How the European Central Bank could finally pull the trigger on a Grexit

The 'sword of Damocles' is hanging over Greece's banks and the impasse with its creditors could now bring it down for good

Graffiti outside the European Central Bank in Frankfurt
Greece and its lenders are playing poker over its future in the eurozone Credit: Photo: Reuters

Greece's stand-off with its creditors shows little signs of abating.

After the latest, unpromising round of talks between the new Greek government and the euro's finance ministers, both parties have hardened their negotiating positions in anticipation of yet another showdown, which is now temporarily penciled in for Friday.

But even before we get to the end of the week, the prospects of a disorderly exit for Greece could be heightened significantly.

On Wednesday, the European Central Bank will have its say on events.

The ECB will be meeting to discuss whether or not it should continue to provide the emergency funds that are helping keep Greece's banks alive.

This Emergency Liquidity Assistance (ELA) is the last remaining link between the country's lenders and the eurozone.

For that very reason, ELA now hangs like the "sword of Damocles" over Greek banks, according to Lorcan Roche Kelly of Bloomberg.

The lenders themselves have no control over whether they will remain eligible for this vital source of assistance.

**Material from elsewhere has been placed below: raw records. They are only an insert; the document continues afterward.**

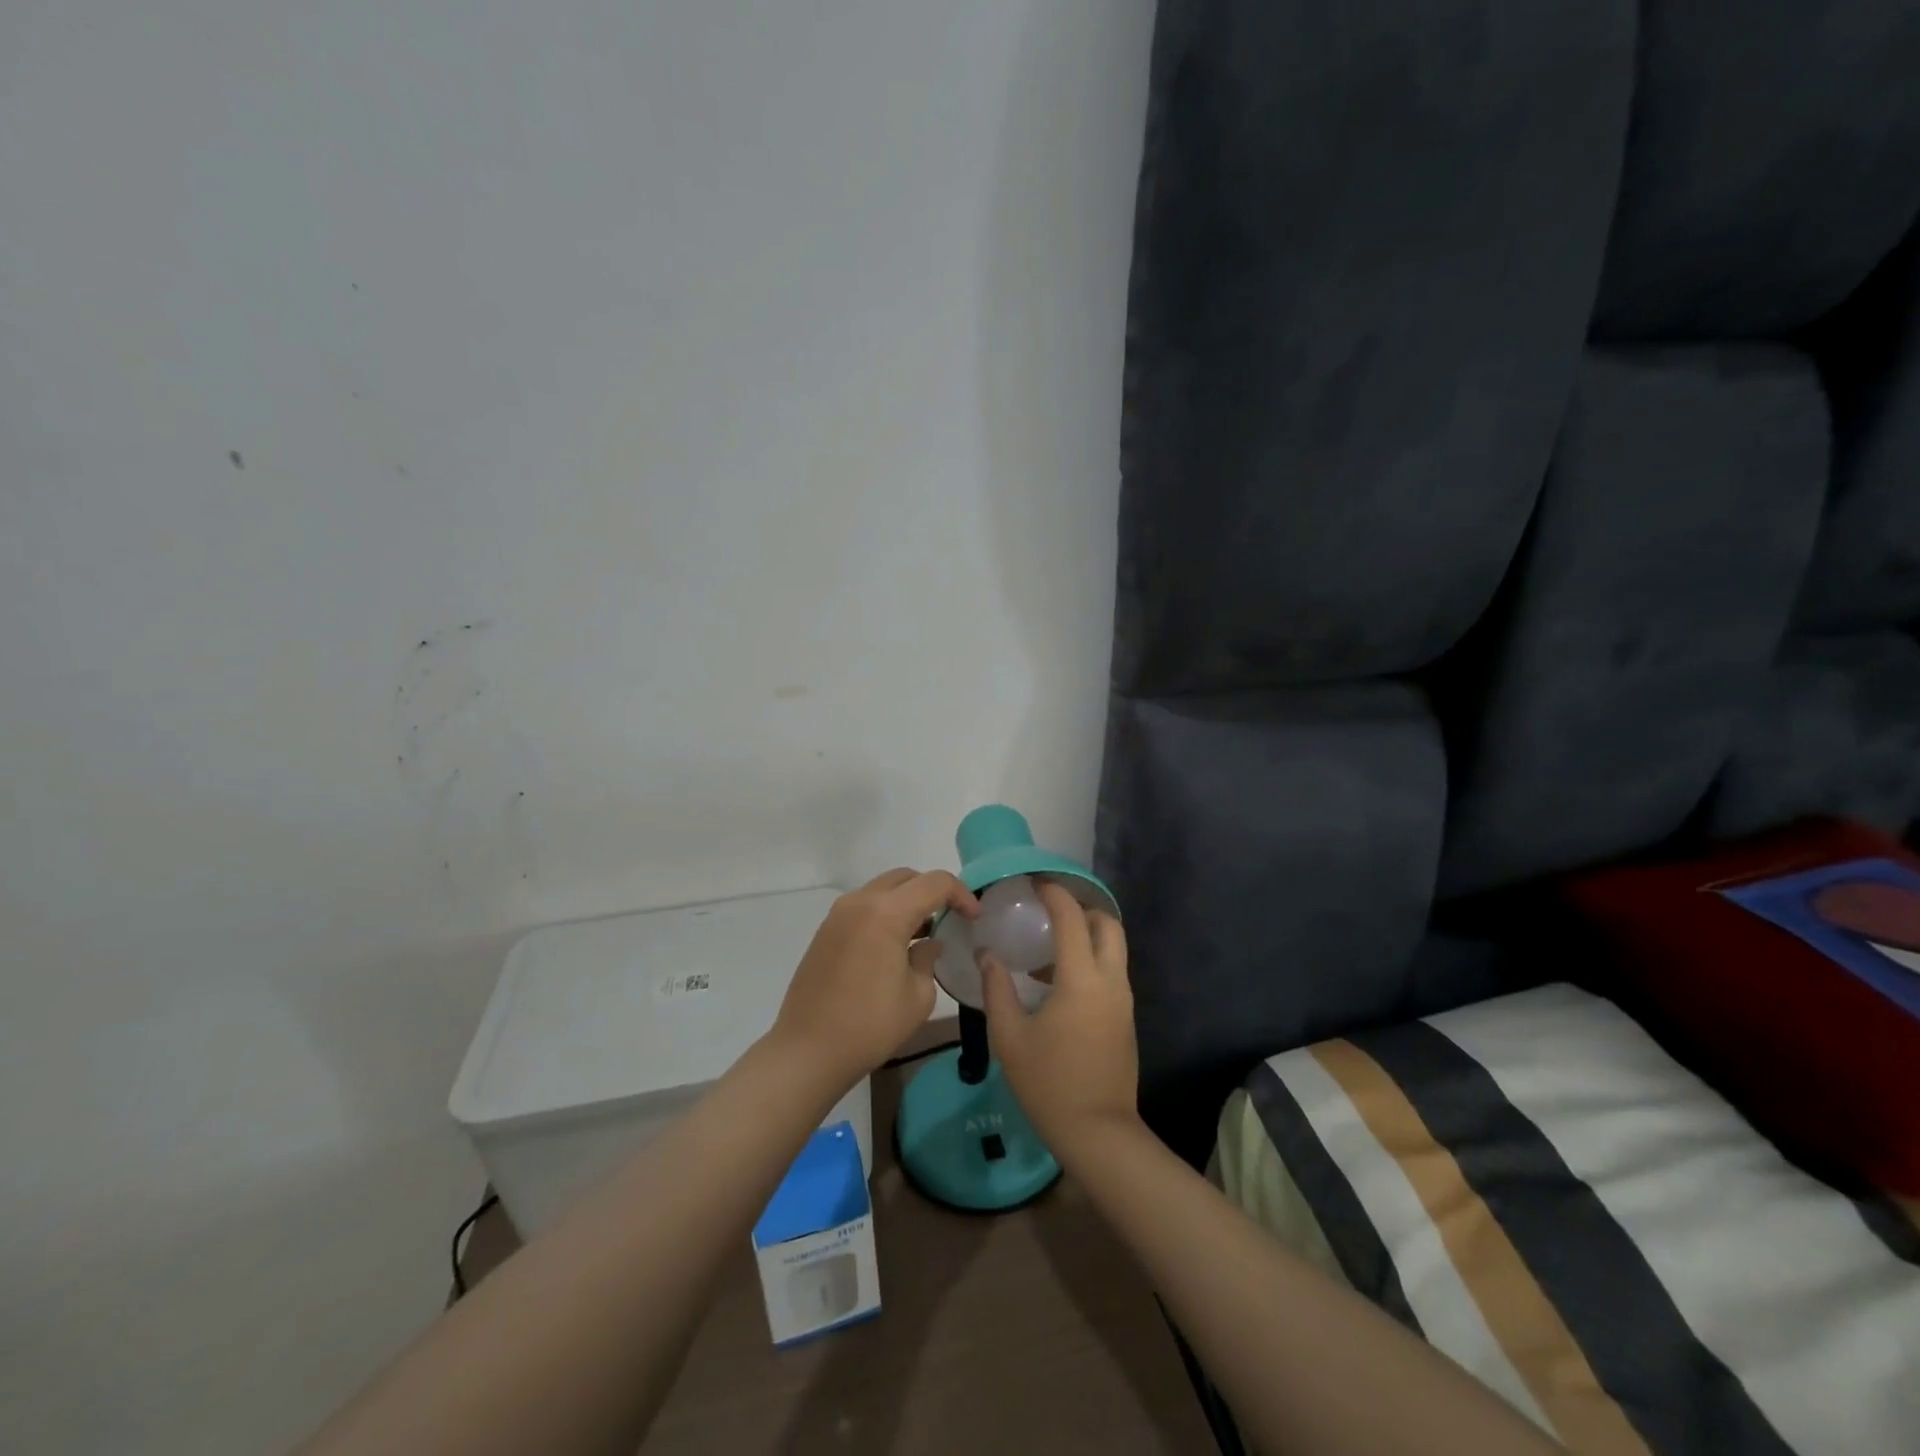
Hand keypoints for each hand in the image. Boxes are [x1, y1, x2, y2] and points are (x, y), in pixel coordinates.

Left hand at [772, 868, 979, 1088]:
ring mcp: (838, 914)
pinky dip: (885, 912)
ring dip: (907, 901)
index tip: (973, 918)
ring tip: (924, 932)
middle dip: (933, 891)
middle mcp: (860, 902)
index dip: (960, 894)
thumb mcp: (917, 996)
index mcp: (886, 912)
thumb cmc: (870, 1025)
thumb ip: (928, 958)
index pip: (934, 883)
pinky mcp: (826, 931)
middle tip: (950, 918)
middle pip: (906, 878)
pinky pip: (864, 906)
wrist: (808, 1050)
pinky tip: (894, 944)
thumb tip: (928, 943)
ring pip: (882, 889)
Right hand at [979, 879, 1138, 1157]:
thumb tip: (989, 955)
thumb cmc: (1048, 1083)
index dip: (1054, 894)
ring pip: (1114, 949)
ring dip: (1087, 936)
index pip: (1072, 919)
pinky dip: (1091, 961)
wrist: (1098, 1133)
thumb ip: (997, 988)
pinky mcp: (1126, 1018)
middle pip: (1108, 925)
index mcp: (1081, 980)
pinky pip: (1112, 972)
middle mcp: (1110, 981)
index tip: (1035, 882)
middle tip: (1049, 913)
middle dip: (1081, 909)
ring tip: (1047, 948)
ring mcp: (1123, 1000)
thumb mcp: (1010, 1036)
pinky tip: (1058, 983)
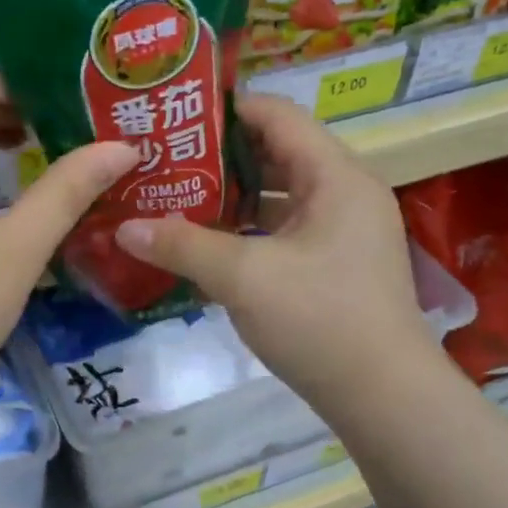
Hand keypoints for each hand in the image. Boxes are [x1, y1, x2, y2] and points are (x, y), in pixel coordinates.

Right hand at [113, 93, 443, 419]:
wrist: (383, 397)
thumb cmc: (319, 320)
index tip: (174, 117)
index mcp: (336, 176)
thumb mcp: (244, 278)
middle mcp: (344, 193)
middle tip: (164, 162)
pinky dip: (247, 234)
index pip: (277, 116)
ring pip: (278, 198)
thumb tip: (124, 228)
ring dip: (230, 199)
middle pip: (276, 155)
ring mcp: (342, 232)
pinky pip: (284, 233)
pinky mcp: (334, 266)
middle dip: (219, 158)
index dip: (225, 110)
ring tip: (175, 200)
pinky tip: (205, 247)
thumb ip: (182, 246)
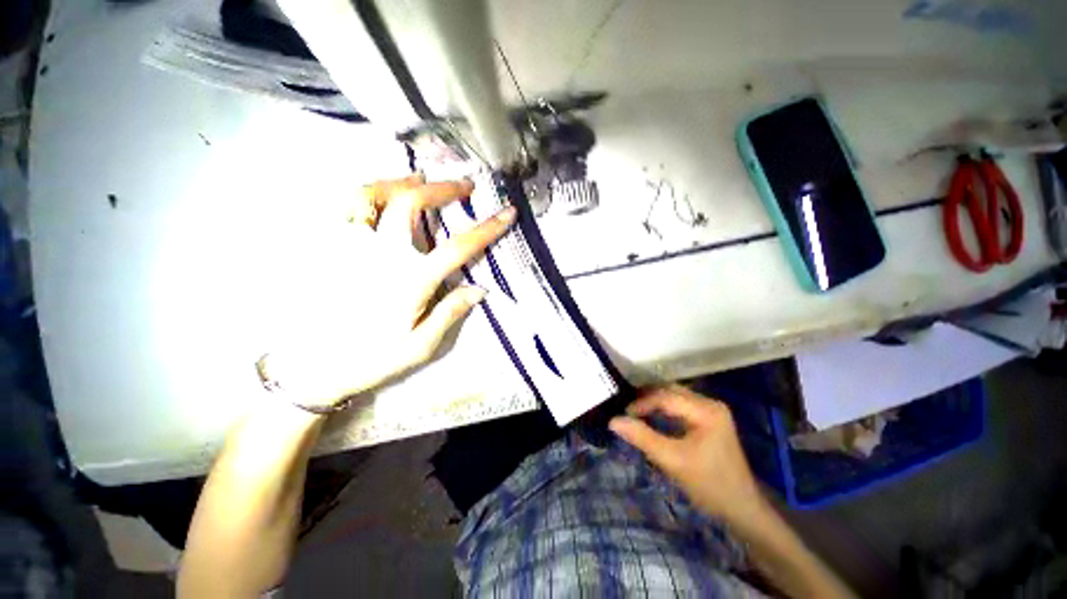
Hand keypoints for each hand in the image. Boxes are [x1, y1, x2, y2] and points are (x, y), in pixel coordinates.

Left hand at [263, 175, 514, 409]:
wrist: (317, 366)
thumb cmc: (374, 357)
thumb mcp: (422, 346)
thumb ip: (451, 312)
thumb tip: (480, 290)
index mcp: (410, 280)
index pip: (457, 247)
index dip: (487, 228)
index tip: (507, 213)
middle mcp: (380, 254)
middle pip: (412, 203)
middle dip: (443, 189)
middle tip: (463, 185)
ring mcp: (350, 247)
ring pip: (371, 195)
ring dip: (400, 181)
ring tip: (420, 179)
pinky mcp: (330, 248)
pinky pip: (343, 208)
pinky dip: (364, 193)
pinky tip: (379, 196)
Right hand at [610, 385, 765, 521]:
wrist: (742, 509)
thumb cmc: (709, 484)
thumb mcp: (672, 460)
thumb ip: (642, 438)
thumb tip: (613, 421)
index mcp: (706, 410)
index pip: (666, 396)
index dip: (641, 403)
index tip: (624, 415)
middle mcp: (710, 403)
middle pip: (670, 391)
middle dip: (646, 399)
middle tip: (627, 411)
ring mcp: (711, 410)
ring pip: (674, 396)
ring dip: (654, 402)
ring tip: (635, 412)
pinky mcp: (709, 419)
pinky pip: (680, 406)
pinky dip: (664, 409)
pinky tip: (652, 418)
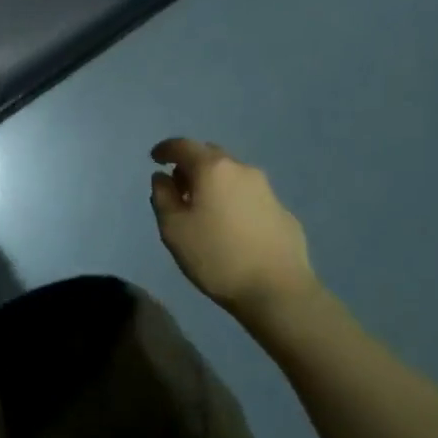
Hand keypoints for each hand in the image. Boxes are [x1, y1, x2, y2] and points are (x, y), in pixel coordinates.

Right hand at [150, 138, 322, 317]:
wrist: (279, 291)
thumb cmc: (217, 256)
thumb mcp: (173, 229)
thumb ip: (162, 196)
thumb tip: (163, 178)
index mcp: (213, 169)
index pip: (183, 145)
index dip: (165, 149)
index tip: (155, 159)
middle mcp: (242, 170)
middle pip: (210, 155)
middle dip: (191, 165)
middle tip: (178, 187)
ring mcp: (267, 190)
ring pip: (232, 175)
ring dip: (214, 183)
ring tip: (204, 209)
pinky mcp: (283, 212)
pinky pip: (249, 196)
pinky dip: (233, 201)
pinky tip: (231, 227)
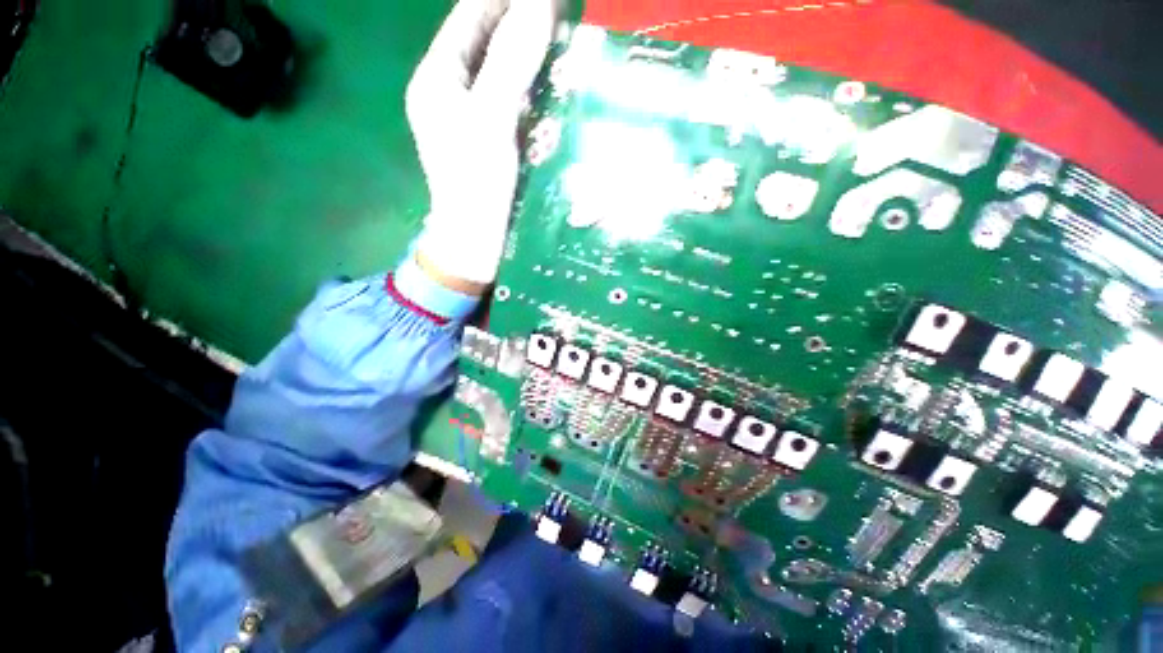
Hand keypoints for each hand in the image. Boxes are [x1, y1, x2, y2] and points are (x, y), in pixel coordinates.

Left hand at [407, 0, 559, 293]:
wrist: (477, 243)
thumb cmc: (477, 185)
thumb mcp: (490, 121)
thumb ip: (511, 62)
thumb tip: (538, 4)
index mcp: (439, 79)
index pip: (471, 17)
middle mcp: (453, 93)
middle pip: (488, 43)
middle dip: (524, 27)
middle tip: (563, 19)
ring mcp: (474, 119)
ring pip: (504, 74)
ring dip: (533, 60)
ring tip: (566, 46)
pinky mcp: (494, 143)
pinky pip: (515, 105)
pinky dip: (536, 94)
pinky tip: (557, 91)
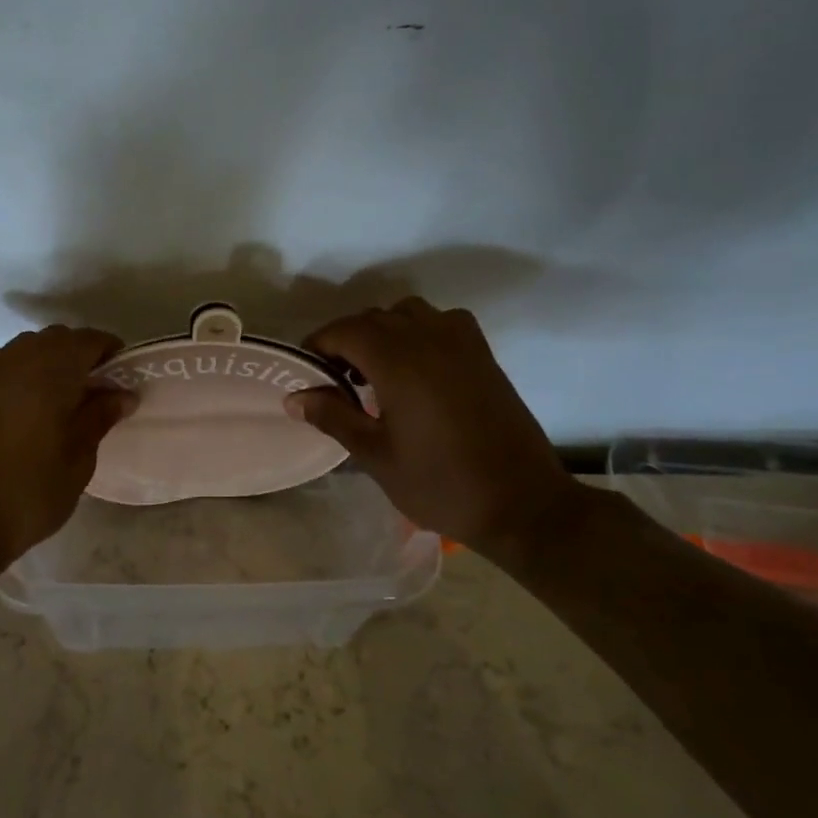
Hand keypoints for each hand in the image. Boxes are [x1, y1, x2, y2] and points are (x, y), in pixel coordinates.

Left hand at [0, 326, 134, 569]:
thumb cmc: (30, 494)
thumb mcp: (78, 460)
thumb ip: (99, 418)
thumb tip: (123, 394)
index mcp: (52, 370)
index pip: (89, 341)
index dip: (110, 353)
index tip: (123, 379)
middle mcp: (17, 358)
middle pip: (56, 339)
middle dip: (79, 357)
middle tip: (94, 394)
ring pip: (23, 347)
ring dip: (44, 360)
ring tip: (55, 397)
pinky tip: (5, 388)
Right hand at [287, 299, 585, 555]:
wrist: (522, 504)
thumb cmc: (441, 484)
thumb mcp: (376, 456)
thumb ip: (333, 417)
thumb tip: (294, 397)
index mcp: (398, 362)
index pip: (344, 331)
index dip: (318, 346)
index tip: (305, 373)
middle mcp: (429, 339)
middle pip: (373, 318)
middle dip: (345, 340)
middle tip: (332, 379)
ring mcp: (462, 343)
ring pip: (407, 313)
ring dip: (382, 331)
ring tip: (373, 370)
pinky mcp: (483, 355)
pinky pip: (442, 322)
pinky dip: (419, 330)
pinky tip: (416, 366)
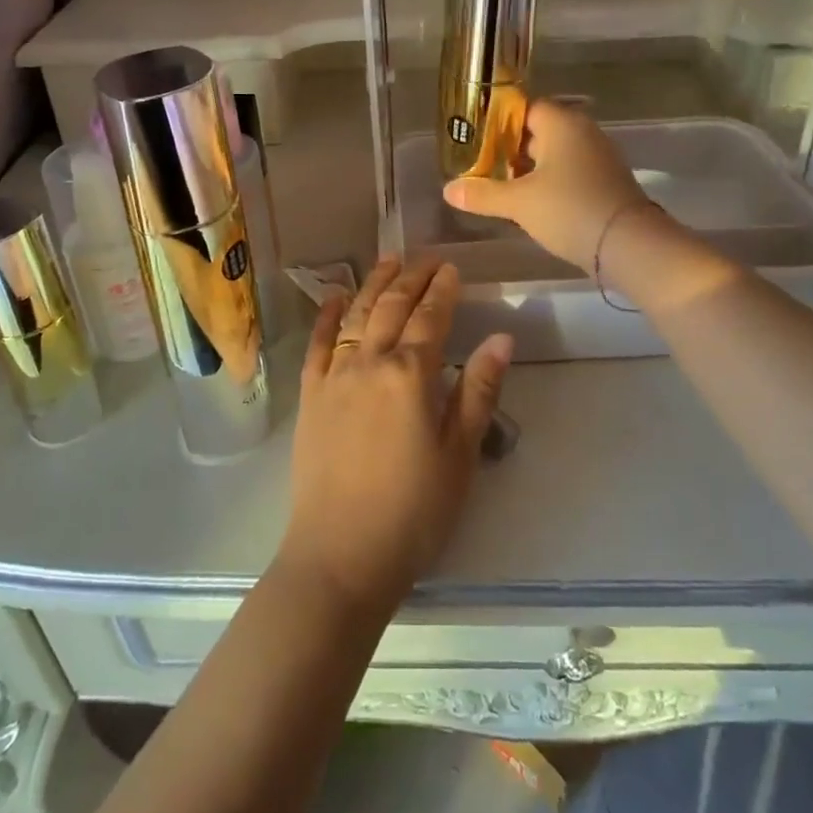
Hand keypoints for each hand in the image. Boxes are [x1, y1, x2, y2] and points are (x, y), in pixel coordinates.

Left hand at [278, 258, 512, 613]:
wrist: (340, 555)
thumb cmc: (413, 512)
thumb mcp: (459, 456)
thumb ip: (478, 392)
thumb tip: (502, 338)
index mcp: (410, 375)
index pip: (431, 317)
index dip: (442, 289)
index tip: (452, 267)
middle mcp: (369, 362)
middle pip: (392, 306)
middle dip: (411, 277)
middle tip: (426, 257)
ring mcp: (334, 376)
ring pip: (357, 314)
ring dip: (375, 284)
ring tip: (389, 260)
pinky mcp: (310, 395)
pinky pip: (317, 342)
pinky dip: (328, 314)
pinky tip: (337, 296)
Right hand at [443, 98, 651, 268]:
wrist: (630, 245)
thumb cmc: (569, 209)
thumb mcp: (518, 203)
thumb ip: (482, 194)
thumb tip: (447, 190)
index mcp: (562, 123)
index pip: (524, 107)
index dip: (497, 121)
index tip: (473, 138)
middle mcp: (583, 132)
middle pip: (539, 130)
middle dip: (509, 147)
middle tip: (479, 164)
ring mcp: (598, 158)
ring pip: (554, 154)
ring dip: (529, 168)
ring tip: (498, 185)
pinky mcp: (605, 182)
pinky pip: (569, 172)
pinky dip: (548, 182)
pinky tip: (530, 203)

It is the politics that will decide that.

Should no extension of a bail-out agreement be reached before Friday, the plug may well be pulled at the end of the month, effectively dumping Greece out of the euro.

Here's how it all could potentially play out:

Why ELA is so important

In a surprise move earlier this month, the ECB said it would stop accepting Greek bonds as collateral for cheap loans. The decision was taken as Mario Draghi and his colleagues thought the prospects of Syriza reaching a new bailout arrangement with its lenders was pretty slim.

But Greece's banks are still being propped up by ELA, which is designed to help banks facing liquidity problems. Lenders will continue to receive the funds as long as Athens remains in some semblance of a bail-out programme.

The main sticking point now emerging between Syriza and the 'Institutions' (formerly known as the Troika), is whether the current deal will be extended after it expires at the end of the month.

This is the preferred option of the eurozone's leaders, notably Germany. The Greeks however are demanding some form of "bridging" loan which would allow them to keep the country solvent while it negotiates better bail-out terms.

All of this puts the ECB in a bit of a bind. The central bank reviews its ELA decision every two weeks and will do so again on Wednesday. The current hiatus between Syriza and its creditors means any potential extension of the funds into March is looking very unlikely.

In recent weeks, the ECB has had to raise the ELA ceiling available for Greece's lenders to €65bn as deposits have started being withdrawn.

Does this mean there's a run on Greece's banks?

Not yet. Deposit withdrawals have accelerated since the new Greek government was elected at the end of January and amount to around €2bn a week.

If the pace of these outflows continues, Greek banks would eventually run out of money in just over three months, according to calculations from JP Morgan.

But the recent deterioration in talks between the two sides means more people are likely to start withdrawing their money as fears of a Grexit escalate.

The ECB has been here before

During Cyprus's crisis in 2013, the government's rejection of a bail-out deal led to the ECB threatening to withdraw the emergency cash that was propping up its stricken banks.

The ECB also raised the prospect of pulling the plug on Ireland if it did not accept an international bail-out back in 2010.

Can they really pull the trigger?

The rules around ELA are tricky. The ECB officially states that it will continue to provide emergency funding to banks as long as they remain solvent.

In Greece's case, the decision is likely to come down to the state of the bail-out negotiations. Having already banned Greek bonds as collateral, the ECB has shown it is willing to dip its toes into political waters in a bid to get both sides closer to reaching an agreement.

Any decision to withdraw ELA would however require a two-thirds majority in the 23-man govening council.

But the ECB may not even have to resort to such drastic action.

"A more explicit statement around when and how ELA usage would be capped by the ECB would be an additional means of raising the pressure on the Greek government," according to George Saravelos at Deutsche Bank.

It is this kind of signalling that is likely to help tighten the screws on both sides, and the ECB will hope, prompt them into ceding some ground in order to prevent Greece from becoming the first member to leave the euro.